EXERCISE PASSAGE:
The Guinness Partnership Limited

30 January 2024


Our approach

The Housing Ombudsman’s approach to investigating and determining complaints is to decide what is fair in all the circumstances of the case. This is set out in the Housing Act 1996 and the Housing Ombudsman Scheme (the Scheme). The Ombudsman considers the evidence and looks to see if there has been any ‘maladministration’, for example whether the landlord has failed to keep to the law, followed proper procedure, followed good practice or behaved in a reasonable and competent manner.

Both the resident and the landlord have submitted information to the Ombudsman and this has been carefully considered. Their accounts of what has happened are summarised below. This report is not an exhaustive description of all the events that have occurred in relation to this case, but an outline of the key issues as a background to the investigation’s findings.

The complaint

  1. The complaint is about the landlord’s handling of:
    1. Responsive repairs.
    2. Reports that the property was cold.
    3. Complaints, communication, and record keeping.

Background

  1. The resident had a number of health conditions, some of which are made worse by the cold. In 2019 the boiler in her house was replaced and relocated from a downstairs cupboard to the upstairs of the property.

INPUT DATA:

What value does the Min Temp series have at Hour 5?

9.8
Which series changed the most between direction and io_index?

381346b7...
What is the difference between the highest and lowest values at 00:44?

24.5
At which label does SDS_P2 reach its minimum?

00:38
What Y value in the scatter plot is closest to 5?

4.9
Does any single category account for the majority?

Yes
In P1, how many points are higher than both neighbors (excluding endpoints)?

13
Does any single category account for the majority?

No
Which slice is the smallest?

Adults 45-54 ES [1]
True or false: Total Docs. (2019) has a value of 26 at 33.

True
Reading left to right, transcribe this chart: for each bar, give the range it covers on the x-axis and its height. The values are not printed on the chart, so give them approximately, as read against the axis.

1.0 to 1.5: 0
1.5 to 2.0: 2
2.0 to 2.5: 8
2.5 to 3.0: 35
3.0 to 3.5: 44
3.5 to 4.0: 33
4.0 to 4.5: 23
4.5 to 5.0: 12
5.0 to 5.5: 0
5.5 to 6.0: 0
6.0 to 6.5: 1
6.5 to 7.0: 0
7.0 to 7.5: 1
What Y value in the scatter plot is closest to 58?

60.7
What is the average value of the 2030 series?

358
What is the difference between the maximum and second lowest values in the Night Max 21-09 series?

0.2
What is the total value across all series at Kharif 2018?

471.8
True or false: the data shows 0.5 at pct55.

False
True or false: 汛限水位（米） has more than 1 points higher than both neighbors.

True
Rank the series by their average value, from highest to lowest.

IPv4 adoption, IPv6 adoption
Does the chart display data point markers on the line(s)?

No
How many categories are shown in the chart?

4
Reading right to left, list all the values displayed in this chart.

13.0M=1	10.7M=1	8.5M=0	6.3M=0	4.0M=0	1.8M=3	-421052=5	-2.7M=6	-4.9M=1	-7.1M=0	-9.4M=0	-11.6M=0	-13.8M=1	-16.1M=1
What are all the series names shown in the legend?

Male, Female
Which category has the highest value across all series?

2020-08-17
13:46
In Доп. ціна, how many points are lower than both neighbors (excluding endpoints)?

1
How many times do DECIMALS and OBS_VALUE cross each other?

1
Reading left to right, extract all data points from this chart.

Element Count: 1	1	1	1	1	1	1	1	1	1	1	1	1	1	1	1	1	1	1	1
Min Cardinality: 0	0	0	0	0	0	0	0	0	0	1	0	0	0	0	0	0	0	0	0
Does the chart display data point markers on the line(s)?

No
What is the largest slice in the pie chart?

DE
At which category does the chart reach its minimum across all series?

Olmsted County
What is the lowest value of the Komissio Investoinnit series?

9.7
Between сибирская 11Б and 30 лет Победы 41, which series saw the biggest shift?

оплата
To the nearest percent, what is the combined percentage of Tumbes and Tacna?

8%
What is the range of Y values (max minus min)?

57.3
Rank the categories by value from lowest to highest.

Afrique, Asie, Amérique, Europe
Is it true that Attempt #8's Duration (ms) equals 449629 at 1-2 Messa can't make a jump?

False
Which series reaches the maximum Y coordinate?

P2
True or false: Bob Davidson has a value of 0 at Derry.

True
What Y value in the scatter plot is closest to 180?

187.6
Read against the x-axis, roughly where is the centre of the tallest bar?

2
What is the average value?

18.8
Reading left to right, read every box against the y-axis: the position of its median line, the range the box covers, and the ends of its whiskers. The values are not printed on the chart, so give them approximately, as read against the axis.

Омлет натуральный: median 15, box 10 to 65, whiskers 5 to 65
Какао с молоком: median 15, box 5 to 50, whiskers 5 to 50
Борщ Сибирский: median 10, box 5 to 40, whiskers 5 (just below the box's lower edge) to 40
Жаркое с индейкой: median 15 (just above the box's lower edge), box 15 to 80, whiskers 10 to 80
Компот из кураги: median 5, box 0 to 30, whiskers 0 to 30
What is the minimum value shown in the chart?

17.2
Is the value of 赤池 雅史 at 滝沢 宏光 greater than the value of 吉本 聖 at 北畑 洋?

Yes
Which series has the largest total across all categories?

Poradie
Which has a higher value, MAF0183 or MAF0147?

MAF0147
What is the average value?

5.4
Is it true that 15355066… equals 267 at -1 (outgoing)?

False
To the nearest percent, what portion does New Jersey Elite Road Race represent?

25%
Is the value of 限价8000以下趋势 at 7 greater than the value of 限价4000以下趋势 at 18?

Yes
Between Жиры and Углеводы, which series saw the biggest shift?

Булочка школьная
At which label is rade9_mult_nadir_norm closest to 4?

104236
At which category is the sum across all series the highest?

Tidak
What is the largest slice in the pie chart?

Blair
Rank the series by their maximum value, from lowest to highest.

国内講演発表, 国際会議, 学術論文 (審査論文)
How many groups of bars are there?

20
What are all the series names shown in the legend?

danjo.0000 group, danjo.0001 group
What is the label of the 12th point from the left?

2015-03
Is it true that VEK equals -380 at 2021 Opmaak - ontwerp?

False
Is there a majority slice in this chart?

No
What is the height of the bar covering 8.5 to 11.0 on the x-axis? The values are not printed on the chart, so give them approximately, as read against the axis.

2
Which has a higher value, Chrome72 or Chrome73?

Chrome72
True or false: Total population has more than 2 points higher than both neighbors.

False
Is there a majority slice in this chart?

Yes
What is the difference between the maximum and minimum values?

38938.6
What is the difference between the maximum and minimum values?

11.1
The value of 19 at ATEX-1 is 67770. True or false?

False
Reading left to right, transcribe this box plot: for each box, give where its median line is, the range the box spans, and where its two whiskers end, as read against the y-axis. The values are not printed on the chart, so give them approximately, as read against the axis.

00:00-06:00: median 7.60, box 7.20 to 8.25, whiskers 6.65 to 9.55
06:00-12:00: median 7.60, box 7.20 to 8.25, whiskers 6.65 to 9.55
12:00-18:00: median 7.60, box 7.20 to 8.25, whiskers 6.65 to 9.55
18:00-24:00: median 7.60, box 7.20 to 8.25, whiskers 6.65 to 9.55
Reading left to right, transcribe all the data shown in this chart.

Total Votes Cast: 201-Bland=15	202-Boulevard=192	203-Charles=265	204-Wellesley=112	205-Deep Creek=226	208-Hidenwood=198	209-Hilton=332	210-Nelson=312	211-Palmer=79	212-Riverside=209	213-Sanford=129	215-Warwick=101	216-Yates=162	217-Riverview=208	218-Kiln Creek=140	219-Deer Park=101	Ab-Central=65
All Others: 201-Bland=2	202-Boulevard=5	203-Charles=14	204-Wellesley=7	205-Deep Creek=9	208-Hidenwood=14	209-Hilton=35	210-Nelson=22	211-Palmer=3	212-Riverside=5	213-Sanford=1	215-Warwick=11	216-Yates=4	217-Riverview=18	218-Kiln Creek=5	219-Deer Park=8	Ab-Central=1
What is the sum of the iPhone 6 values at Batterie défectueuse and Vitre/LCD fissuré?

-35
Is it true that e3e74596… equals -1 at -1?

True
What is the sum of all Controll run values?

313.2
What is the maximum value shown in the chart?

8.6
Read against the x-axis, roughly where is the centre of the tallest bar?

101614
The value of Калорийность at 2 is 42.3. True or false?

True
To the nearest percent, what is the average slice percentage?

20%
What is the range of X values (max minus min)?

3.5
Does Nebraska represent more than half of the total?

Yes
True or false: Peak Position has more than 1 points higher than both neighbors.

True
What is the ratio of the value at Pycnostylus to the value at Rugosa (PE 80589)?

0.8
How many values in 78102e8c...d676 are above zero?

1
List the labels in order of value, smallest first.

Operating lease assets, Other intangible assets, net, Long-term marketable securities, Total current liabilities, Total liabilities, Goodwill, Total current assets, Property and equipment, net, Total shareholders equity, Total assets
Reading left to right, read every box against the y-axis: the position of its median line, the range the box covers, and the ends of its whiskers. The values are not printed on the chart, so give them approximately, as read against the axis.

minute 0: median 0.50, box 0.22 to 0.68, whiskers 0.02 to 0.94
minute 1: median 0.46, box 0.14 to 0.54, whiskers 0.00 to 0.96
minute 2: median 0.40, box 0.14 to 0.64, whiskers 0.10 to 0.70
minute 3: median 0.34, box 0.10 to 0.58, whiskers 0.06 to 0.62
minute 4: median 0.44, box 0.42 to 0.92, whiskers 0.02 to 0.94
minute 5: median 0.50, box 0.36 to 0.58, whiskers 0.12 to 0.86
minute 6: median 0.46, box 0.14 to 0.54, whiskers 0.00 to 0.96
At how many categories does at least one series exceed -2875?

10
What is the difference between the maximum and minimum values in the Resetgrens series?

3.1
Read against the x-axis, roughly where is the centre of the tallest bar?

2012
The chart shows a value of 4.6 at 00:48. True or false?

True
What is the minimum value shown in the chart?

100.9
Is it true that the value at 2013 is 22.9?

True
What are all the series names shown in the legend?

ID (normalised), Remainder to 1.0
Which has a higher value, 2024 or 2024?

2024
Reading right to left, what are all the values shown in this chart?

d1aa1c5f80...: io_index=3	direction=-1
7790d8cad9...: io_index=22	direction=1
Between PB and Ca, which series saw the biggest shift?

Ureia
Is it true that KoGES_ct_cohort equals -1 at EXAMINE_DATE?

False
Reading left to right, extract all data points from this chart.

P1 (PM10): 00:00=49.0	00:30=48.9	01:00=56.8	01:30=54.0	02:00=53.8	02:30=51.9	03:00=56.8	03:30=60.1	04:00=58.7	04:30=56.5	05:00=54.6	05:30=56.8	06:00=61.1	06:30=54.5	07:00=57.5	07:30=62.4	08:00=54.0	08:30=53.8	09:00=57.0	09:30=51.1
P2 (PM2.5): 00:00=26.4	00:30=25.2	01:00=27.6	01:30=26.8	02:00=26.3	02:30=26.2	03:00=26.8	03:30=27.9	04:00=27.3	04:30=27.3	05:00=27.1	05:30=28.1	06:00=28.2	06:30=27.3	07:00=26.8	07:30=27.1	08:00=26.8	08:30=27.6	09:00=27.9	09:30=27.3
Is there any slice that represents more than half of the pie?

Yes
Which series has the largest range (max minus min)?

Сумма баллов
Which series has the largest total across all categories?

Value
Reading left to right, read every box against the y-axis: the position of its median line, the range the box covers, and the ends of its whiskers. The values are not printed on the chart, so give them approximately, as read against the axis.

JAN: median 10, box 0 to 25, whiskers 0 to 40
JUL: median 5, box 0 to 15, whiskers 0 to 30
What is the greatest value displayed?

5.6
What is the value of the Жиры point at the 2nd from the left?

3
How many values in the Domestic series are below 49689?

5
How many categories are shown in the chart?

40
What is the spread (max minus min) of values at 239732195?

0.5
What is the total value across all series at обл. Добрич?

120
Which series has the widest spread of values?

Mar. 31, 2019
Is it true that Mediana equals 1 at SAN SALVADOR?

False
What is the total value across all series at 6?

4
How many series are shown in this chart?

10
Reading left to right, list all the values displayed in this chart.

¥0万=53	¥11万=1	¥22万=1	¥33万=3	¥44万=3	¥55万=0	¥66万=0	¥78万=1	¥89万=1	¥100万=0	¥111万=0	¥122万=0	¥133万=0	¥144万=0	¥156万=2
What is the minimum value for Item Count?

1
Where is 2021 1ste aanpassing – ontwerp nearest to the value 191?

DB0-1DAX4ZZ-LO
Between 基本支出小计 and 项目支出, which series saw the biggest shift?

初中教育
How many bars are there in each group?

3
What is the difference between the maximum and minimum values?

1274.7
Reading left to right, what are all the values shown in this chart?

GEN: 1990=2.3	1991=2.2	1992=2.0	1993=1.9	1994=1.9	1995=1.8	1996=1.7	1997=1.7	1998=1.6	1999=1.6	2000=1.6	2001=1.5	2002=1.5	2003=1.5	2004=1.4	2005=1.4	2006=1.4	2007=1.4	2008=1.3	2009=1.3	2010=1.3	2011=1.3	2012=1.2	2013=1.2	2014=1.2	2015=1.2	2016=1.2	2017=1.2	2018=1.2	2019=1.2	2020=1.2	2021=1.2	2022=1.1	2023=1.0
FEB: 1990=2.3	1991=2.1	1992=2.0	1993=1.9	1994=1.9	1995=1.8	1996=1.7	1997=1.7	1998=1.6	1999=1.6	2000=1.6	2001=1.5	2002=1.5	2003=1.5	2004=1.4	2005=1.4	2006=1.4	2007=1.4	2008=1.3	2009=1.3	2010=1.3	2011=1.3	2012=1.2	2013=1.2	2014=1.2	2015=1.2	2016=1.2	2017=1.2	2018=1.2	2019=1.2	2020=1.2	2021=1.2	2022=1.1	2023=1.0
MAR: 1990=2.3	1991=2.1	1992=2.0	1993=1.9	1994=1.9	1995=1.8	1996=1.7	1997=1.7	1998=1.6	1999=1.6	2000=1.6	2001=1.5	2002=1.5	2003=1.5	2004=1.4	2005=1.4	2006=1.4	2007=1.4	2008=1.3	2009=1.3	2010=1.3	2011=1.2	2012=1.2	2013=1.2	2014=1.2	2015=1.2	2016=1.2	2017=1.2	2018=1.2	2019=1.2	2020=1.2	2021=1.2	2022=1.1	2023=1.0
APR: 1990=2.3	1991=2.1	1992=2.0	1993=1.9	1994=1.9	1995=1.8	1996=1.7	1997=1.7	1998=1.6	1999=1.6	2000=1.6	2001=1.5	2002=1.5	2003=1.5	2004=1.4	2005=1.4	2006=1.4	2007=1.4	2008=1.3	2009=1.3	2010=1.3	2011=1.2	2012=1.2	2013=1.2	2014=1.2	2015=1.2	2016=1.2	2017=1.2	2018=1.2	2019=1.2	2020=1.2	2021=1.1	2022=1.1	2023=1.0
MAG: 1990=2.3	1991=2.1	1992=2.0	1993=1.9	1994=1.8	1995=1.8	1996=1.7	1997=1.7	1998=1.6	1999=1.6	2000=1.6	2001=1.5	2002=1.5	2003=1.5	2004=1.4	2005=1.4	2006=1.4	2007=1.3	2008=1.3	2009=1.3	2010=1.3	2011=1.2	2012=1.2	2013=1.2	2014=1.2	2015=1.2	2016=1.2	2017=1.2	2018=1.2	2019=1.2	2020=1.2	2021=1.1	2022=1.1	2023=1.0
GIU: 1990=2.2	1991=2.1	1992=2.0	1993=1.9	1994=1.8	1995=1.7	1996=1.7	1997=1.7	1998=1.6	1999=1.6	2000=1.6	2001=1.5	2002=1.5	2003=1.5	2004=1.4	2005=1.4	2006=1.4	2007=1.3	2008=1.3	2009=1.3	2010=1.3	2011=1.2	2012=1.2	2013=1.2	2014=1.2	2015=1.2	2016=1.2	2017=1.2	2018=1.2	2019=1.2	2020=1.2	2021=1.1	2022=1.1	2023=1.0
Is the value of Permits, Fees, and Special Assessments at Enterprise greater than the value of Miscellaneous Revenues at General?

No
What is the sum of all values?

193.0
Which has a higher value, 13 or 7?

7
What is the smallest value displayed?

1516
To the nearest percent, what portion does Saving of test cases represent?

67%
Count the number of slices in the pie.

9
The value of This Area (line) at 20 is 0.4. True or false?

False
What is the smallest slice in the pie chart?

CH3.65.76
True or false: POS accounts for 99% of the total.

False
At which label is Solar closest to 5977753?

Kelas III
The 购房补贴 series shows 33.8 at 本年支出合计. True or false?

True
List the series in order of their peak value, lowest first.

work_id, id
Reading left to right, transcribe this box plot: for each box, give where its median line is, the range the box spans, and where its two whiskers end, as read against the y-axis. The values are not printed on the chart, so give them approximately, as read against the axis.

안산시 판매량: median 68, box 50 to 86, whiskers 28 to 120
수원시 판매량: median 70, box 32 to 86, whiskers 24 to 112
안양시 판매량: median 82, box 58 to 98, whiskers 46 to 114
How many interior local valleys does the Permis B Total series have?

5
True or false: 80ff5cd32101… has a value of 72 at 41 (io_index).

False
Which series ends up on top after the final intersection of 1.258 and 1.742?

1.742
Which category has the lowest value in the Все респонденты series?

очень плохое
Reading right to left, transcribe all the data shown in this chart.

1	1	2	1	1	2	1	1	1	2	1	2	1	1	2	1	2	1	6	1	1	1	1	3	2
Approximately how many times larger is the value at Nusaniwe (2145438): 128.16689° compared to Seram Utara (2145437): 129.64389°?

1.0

PROBLEM TO SOLVE:
Answer these questions using the Housing Ombudsman report:
1. Which two sources set out the Ombudsman's approach to investigating and determining complaints?
2. In what year was the boiler in the resident's house replaced?
3. Where was the boiler moved from, and where was it moved to?

RESPONSE AREA:
1. The Housing Act 1996 and the Housing Ombudsman Scheme.
2. 2019.
3. From a downstairs cupboard to the upstairs of the property.